Dichter bij de oorlog in Syrië, en de mensen die door die oorlog dreigen te worden vermorzeld, dan in de verpletterende documentaire Last Men In Aleppo kun en zul je niet komen.

In deze direct cinema-film van Feras Fayyad, die de Grand Jury Prize voor Best World Cinema Documentary won op het Amerikaanse Sundance-festival, zit de camera voortdurend in de spreekwoordelijke nek van drie White Helmets, vrijwillige hulpverleners die na gevechten en bombardementen slachtoffers vanonder het puin proberen te halen.

Khalid, Subhi en Mahmoud wagen daarbij geregeld hun leven. Tegelijkertijd zijn het ook drie gewone mannen die lekker dollen met elkaar, een normaal gezinsleven proberen te onderhouden en tussen de loodzware klussen door zelfs de gelegenheid vinden om een vijvertje te maken voor hun goudvissen.
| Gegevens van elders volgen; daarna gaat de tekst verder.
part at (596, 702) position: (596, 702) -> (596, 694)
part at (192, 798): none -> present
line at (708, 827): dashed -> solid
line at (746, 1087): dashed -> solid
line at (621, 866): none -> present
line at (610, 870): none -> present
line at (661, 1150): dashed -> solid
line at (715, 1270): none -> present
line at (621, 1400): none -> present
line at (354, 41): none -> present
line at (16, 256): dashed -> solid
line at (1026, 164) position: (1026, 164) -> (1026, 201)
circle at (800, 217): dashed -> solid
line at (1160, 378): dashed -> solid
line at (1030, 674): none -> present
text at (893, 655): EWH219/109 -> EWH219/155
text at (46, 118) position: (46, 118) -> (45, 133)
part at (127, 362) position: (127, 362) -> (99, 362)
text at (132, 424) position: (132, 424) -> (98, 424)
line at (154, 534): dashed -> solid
Intussen vragen ze zich af of het toch niet verstandiger zou zijn om hun eigen ‘kom’ te ontvluchten en naar het buitenland te vertrekken.

Die menselijke insteek, van gewone mannen die gedwongen door de omstandigheden uitgroeien tot helden, zorgt ervoor dat je je als kijker onvermijdelijk gaat identificeren met de hoofdpersonen van deze kaakslag van een film (104 min.). En dat komt je bij de hartverscheurende apotheose duur te staan.

Eerder dit jaar verscheen er overigens nog een andere film over de Syrische hulpverleners met de witte helmen. De ontroerende film The White Helmets, die nog altijd is te zien op Netflix, werd met een Oscar voor beste korte documentaire bekroond.